**To-do item**
Can you edit every item below so that "Holandia" becomes "Niemcy" and nothing else changes? Leave the pictures out of your answer.

**Provided entries**
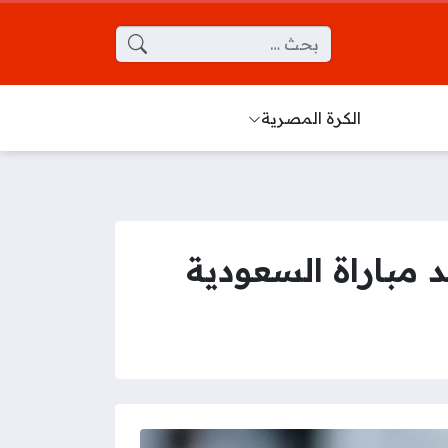
البحث عن:
الكرة المصرية
مباراة السعودية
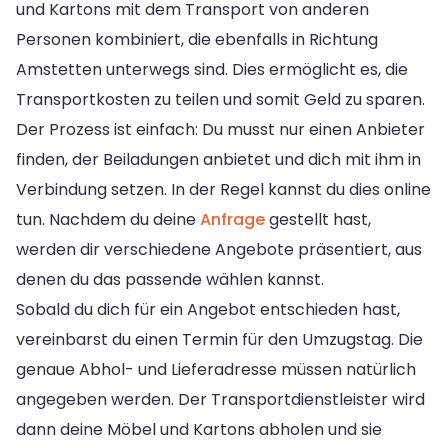
und Kartons mit dem Transport von anderen
Personen kombiniert, die ebenfalls in Richtung
Amstetten unterwegs sind. Dies ermöglicht es, die
Transportkosten zu teilen und somit Geld zu sparen.
Der Prozess ist einfach: Du musst nur einen Anbieter
finden, der Beiladungen anbietet und dich mit ihm in
Verbindung setzen. In der Regel kannst du dies online
tun. Nachdem du deine
Anfrage
gestellt hast,
werden dir verschiedene Angebote präsentiert, aus
denen du das passende wählen kannst.
Sobald du dich für ein Angebot entschieden hast,
vereinbarst du einen Termin für den Umzugstag. Die
genaue Abhol- und Lieferadresse müssen natürlich
angegeben werden. Der Transportdienstleister wird
dann deine Möbel und Kartons abholen und sie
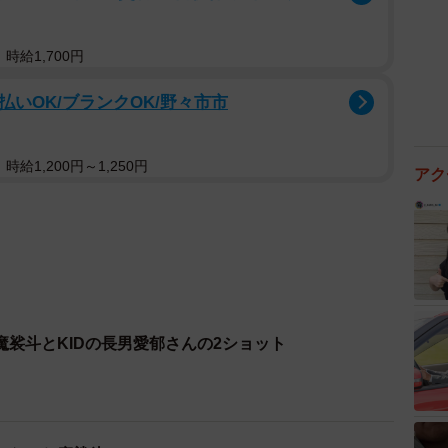
時給1,700円
払いOK/ブランクOK/野々市市
給1,200円～1,250円
アク
裟斗とKIDの長男愛郁さんの2ショット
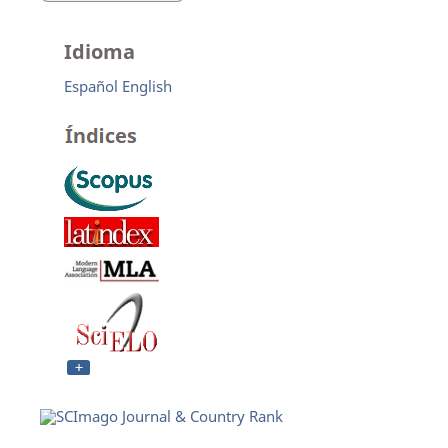
Idioma
Español
English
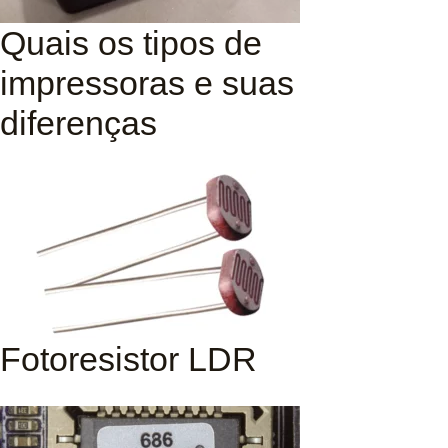
Quais os tipos de
impressoras e suas
diferenças
Fotoresistor LDR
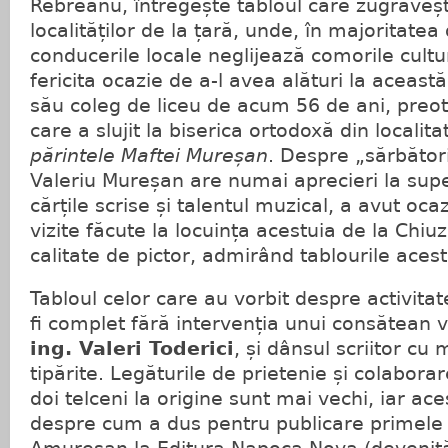
Rebreanu, întregește tabloul care zugrăveșt
localităților de la țară, unde, în majoritatea
conducerile locale neglijează comorile cultur
fericita ocazie de a-l avea alături la această
său coleg de liceu de acum 56 de ani, preot
care a slujit la biserica ortodoxă din localit
părintele Maftei Mureșan
. Despre „sărbătorit
Valeriu Mureșan are numai aprecieri la supe
cărțile scrise și talentul muzical, a avut ocaz
vizite făcute la locuința acestuia de la Chiu
calitate de pictor, admirând tablourile acest
Tabloul celor care au vorbit despre activita
fi complet fără intervenția unui consătean ve
ing. Valeri Toderici
, și dânsul scriitor cu 
tipărite. Legăturile de prietenie și colaborar
doi telceni la origine sunt mai vechi, iar ace
despre cum a dus pentru publicare primele p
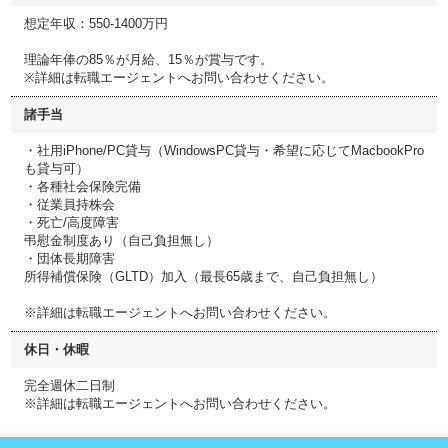
想定年収：550-1400万円
理論年俸の85％が月給、15％が賞与です。
※詳細は転職エージェントへお問い合わせください。
諸手当
・社用iPhone/PC貸与（WindowsPC貸与・希望に応じてMacbookPro
も貸与可）
・各種社会保険完備
・従業員持株会
・死亡/高度障害
弔慰金制度あり（自己負担無し）
・団体長期障害
所得補償保険（GLTD）加入（最長65歳まで、自己負担無し）
※詳細は転職エージェントへお問い合わせください。
休日・休暇
完全週休二日制
※詳細は転職エージェントへお問い合わせください。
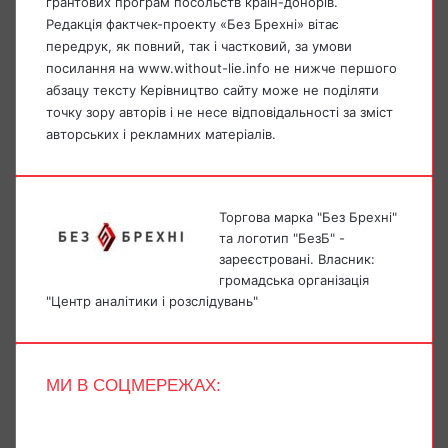
грантових програм посольств країн-донорів.
Редакція фактчек-проекту «Без Брехні» вітає
передрук, як повний, так і частковий, за умови
посилання на www.without-lie.info не нижче першого
абзацу тексту Керівництво сайту може не поділяти
точку зору авторів і не несе відповідальності за зміст
авторських і рекламних матеріалів.
Торгова марка "Без Брехні"
та логотип "БезБ" -
зареєстровані. Власник:
громадська організація
"Центр аналітики і розслідувань"
МИ В СОЦМЕРЕЖАХ:
Facebook
X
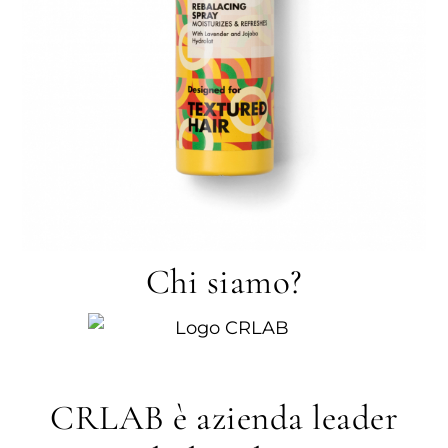
Chi siamo?
CRLAB è azienda leader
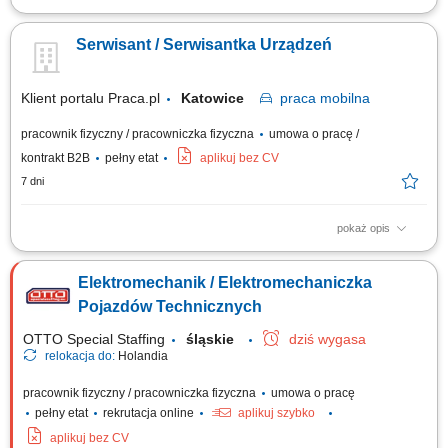
Jeśli chcesz dołączyć do grona specjalistów IMGW-PIB na poszukiwane
przez nas stanowisko powinieneś poznać: Kluczowe obowiązki:
Serwisant / Serwisantka Urządzeń
Monitoring systemów telemetrycznych; Serwisowanie i obsługę stacji
telemetrycznych; Budowę i przenoszenie stacji telemetrycznych,
Wykonywanie pomiarów...
Klient portalu Praca.pl
Katowice
praca
mobilna
pracownik fizyczny / pracowniczka fizyczna
umowa o pracę /
kontrakt B2B
pełny etat
aplikuj bez CV
7 dni
pokaż opis
nadzór nad stanem technicznym maszyn i urządzeń w przypisanym
regionie, wykonywanie konserwacji oraz bieżących przeglądów,
Elektromechanik / Elektromechaniczka
diagnozowanie usterek i rozwiązywanie problemów technicznych,
wymiana uszkodzonych modułów i elementów, instalacja nowych
Pojazdów Technicznych
urządzeń oraz wsparcie serwisowe w innych...
OTTO Special Staffing
śląskie
dziś wygasa
relokacja do:
Holandia
pracownik fizyczny / pracowniczka fizyczna
umowa o pracę
pełny etat
rekrutacja online
aplikuj szybko
aplikuj bez CV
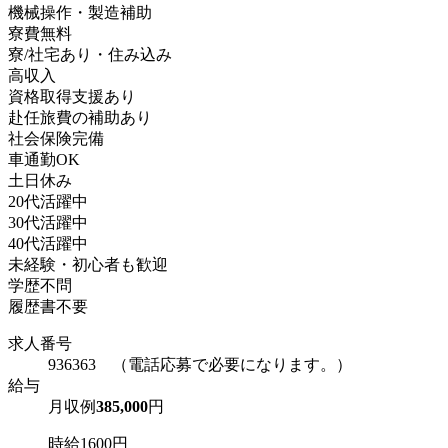
機械操作・製造補助
寮費無料
寮/社宅あり・住み込み
高収入
資格取得支援あり
赴任旅費の補助あり
社会保険完備
車通勤OK
土日休み
20代活躍中
30代活躍中
40代活躍中
未経験・初心者も歓迎
学歴不問
履歴書不要
求人番号
936363 （電話応募で必要になります。）
給与
月収例
385,000
円
時給1600円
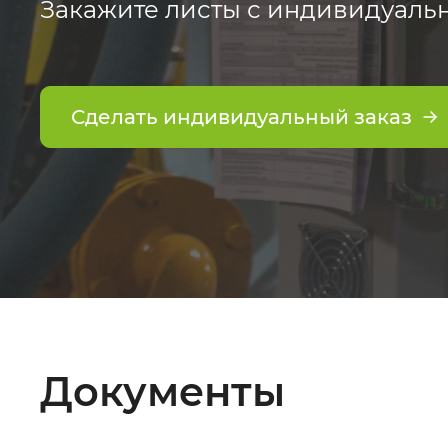
Закажите листы с индивидуаль
Сделать индивидуальный заказ
Документы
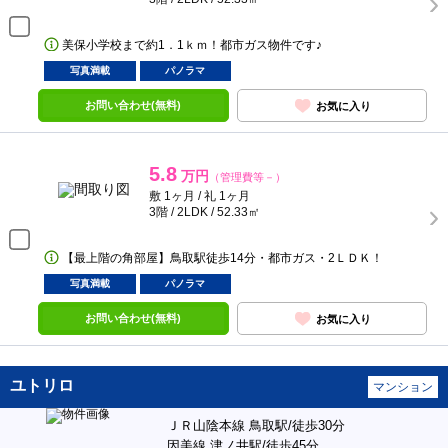
美保小学校まで約1．1ｋｍ！都市ガス物件です♪
写真満載
パノラマ
お問い合わせ(無料)
お気に入り
5.8
万円
（管理費等－）
敷 1ヶ月 / 礼 1ヶ月
3階 / 2LDK / 52.33㎡
【最上階の角部屋】鳥取駅徒歩14分・都市ガス・2ＬＤＫ！
写真満載
パノラマ
お問い合わせ(無料)
お気に入り
ユトリロ
マンション
ＪＲ山陰本線 鳥取駅/徒歩30分
因美線 津ノ井駅/徒歩45分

**Response**
البحث عن:
الكرة المصرية
مباراة السعودية
und Kartons mit dem Transport von anderen
Personen kombiniert, die ebenfalls in Richtung
Amstetten unterwegs sind. Dies ermöglicht es, die
Transportkosten zu teilen und somit Geld zu sparen.
Der Prozess ist einfach: Du musst nur einen Anbieter
finden, der Beiladungen anbietet und dich mit ihm in
Verbindung setzen. In der Regel kannst du dies online
tun. Nachdem du deine
Anfrage
gestellt hast,
werden dir verschiedene Angebote präsentiert, aus
denen du das passende wählen kannst.
Sobald du dich für ein Angebot entschieden hast,
vereinbarst du einen Termin für den Umzugstag. Die
genaue Abhol- und Lieferadresse müssen natürlich
angegeben werden. Der Transportdienstleister wird
dann deine Möbel und Kartons abholen und sie
時給1,700円
払いOK/ブランクOK/野々市市
給1,200円～1,250円
アク
裟斗とKIDの長男愛郁さんの2ショット
Idioma
Español
English
Quais os tipos de
impressoras e suas
diferenças
Fotoresistor LDR
Rebreanu, întregește tabloul care zugrăveșt
localităților de la țară, unde, în majoritatea
conducerile locale neglijează comorile cultur
fericita ocazie de a-l avea alături la această
său coleg de liceu de acum 56 de ani, preot
care a slujit la biserica ortodoxă din localit
părintele Maftei Mureșan
. Despre „sărbătorit
Valeriu Mureșan are numai aprecieri la supe
cărțile scrise și talentul muzical, a avut ocaz
vizite făcute la locuința acestuia de la Chiu
calitate de pictor, admirând tablourile acest
Tabloul celor care au vorbit despre activita
fi complet fără intervenția unui consătean ve
ing. Valeri Toderici
, și dânsul scriitor cu 
tipărite. Legăturile de prietenie și colaborar
doi telceni la origine sunt mai vechi, iar ace
despre cum a dus pentru publicare primele p
想定年収：550-1400万円
理論年俸の85％が月給、15％が賞与です。
※詳細は転職エージェントへお問い合わせください。
諸手当
・社用iPhone/PC貸与（WindowsPC貸与・希望に応じてMacbookPro
も貸与可）
・各種社会保険完備
・従業員持株会
・死亡/高度障害
弔慰金制度あり（自己負担無し）
・団体長期障害
所得補償保険（GLTD）加入（最長65歳まで、自己負担無し）
※詳細は転職エージェントへお問い合わせください。
休日・休暇
完全週休二日制
※詳細は転職エージェントへお問い合わせください。
грантових програм посольств країн-донорів.
Редакція фактчек-проекту «Без Брехні» вітає
передрук, як повний, так і частковий, за умови
посилання на www.without-lie.info не нижче першого
абзацу тексту Керівництво сайту може не поділяти
точку зору авторів і не несе відповідальності за зміст
авторських і рекламних матеріалів.
Торгова марка "Без Брехні"
та логотип "БезБ" -
зареєстровані. Власник:
громадська організація
"Центр аналітики і розслідувань"
МИ В СОЦМЕРЕЖАХ:
Facebook
X
Chi siamo?
CRLAB è azienda leader
Jeśli chcesz dołączyć do grona specjalistów IMGW-PIB na poszukiwane
przez nas stanowisko powinieneś poznać: Kluczowe obowiązki:
Serwisant / Serwisantka Urządzeń
Monitoring systemów telemetrycznych; Serwisowanie i obsługę stacji
telemetrycznych; Budowę i przenoszenie stacji telemetrycznych,
Wykonywanie pomiarów...
Klient portalu Praca.pl
Katowice
praca
mobilna
pracownik fizyczny / pracowniczka fizyczna
umowa o pracę /
kontrakt B2B
pełny etat
aplikuj bez CV
7 dni
pokaż opis
nadzór nad stanem technicznym maszyn i urządzeń w przypisanym
regionie, wykonywanie konserwacji oraz bieżących przeglądów,
Elektromechanik / Elektromechaniczka
diagnozowanie usterek i rozwiązywanie problemów technicznych,
wymiana uszkodzonych modułów i elementów, instalacja nowych
Pojazdów Technicznych
urządzeń oraz wsparcie serwisowe w innych...
OTTO Special Staffing
śląskie
dziś wygasa
relokacja do:
Niemcy
pracownik fizyczny / pracowniczka fizyczna
umowa o pracę
pełny etat
rekrutacja online
aplikuj szybko
aplikuj bez CV
機械操作・製造補助
寮費無料
寮/社宅あり・住み込み
高収入
資格取得支援あり
赴任旅費の補助あり
社会保険完備
車通勤OK
土日休み
20代活躍中
30代活躍中
40代活躍中
未経験・初心者も歓迎
学歴不問
履歴書不要
求人番号
936363 （電話応募で必要になります。）
給与
月収例
385,000
円
時給1600円
Закажите листы с индивидуаль
Сделать индивидуальный заказ
Документы
美保小学校まで約1．1ｋｍ！都市ガス物件です♪
写真満載
パノラマ
お問い合わせ(無料)
お気に入り
5.8
万円
（管理費等－）
敷 1ヶ月 / 礼 1ヶ月
3階 / 2LDK / 52.33㎡
【最上階の角部屋】鳥取駅徒歩14分・都市ガス・2ＬＤＫ！
写真満載
パノラマ
お問い合わせ(無料)
お気に入り
ユトリロ
マンション
ＪＲ山陰本線 鳥取駅/徒歩30分
因美線 津ノ井駅/徒歩45分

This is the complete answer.